The Truth about Gluten

bread

Over the past 5 years, we have seen a huge boost in the relevance of ‘gluten free’. Whether being uttered by the health fanatic in the office, or the appearance of products in the local supermarket or on TV adverts- it feels like ‘gluten-free’ is everywhere.

All of a sudden, all food products that contain wheat are off the menu. In their place are gluten-free versions. Gluten-free croissants, breads, pizzas, so on and so forth.

The initial question is ‘what is gluten’ and ‘is it really bad for you?’

Gluten is a mix of 2 proteins called gliadin and glutenin, which exist in certain cereal grains. The popular misconception is that gluten only exists in wheat products, but the truth is that it exists other cereal grains like rye and barley.  Gluten has elastic properties, which give baked foods (such as bread) that spongy, chewy texture.   Gluten is what makes bread special. Without gluten, these foods would be brittle and crumble, and would lack that satisfying texture. Below is a list of some grains that contain gluten:

  • Barley/Malt
  • Rye
  • Millet
  • Spelt
  • Durum wheat
  • Amaranth

Who is impacted by gluten?

The most common sufferers are those who have been diagnosed with ‘Celiac’s disease’, which impacts 1% of the general population. Symptoms include: – Digestion problems (diarrhoea, pain, bloating), skin rash, anaemia, joint aches. Other sufferers include those with ‘Irritable bowl syndrome’ (IBT).

A large proportion of the general population has not been diagnosed with a form of gluten sensitivity, meaning he or she should not have any problems with gluten. This then begs the question, “If I’m not gluten intolerant, then why am I struggling with gluten products?”

The Truth

The jury is still out on this, with so many different opinions flying around. The extent of studies on the subject is large, but the theories why people are suffering as varied. Here is a list of a few:

Bread quality has dropped over the years – More and more impurities are being added to store-purchased bread, and it is these impurities that are causing digestive issues.

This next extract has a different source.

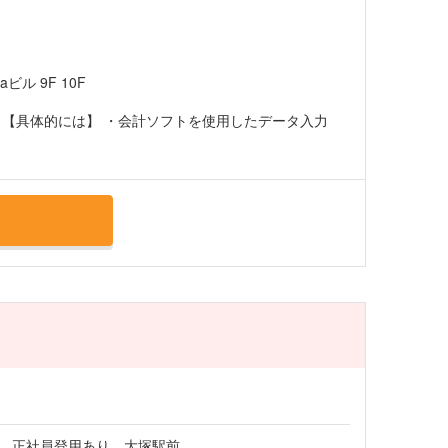
ビル 9F 10F
 【具体的には】 ・会計ソフトを使用したデータ入力
K 正社員登用あり 大塚駅前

Overconsumption – Bread is very starchy and sugary in nature. When consumed in large quantities, it can sit in the gut for too long and be fermented by gut bacteria. This causes discomfort via abdominal bloating and cramping.

Modern Wheat – Wheat itself has changed due to industrialisation and processing. Today’s wheat is void of nutrients and essential properties that used to make it suitable for human consumption

Conclusion

Regardless of what others say, it’s your prerogative whether to eat food that contains gluten or not. No one knows your body better than you, and if certain foods do cause discomfort – you should avoid. It’s important to educate yourself properly on suitable replacements for gluten because food companies are pumping out products which are claimed to be gluten-free, yet contain so much other rubbish. Read labels, ask questions and do your research. That way you will find truly beneficial replacements for your gluten problem.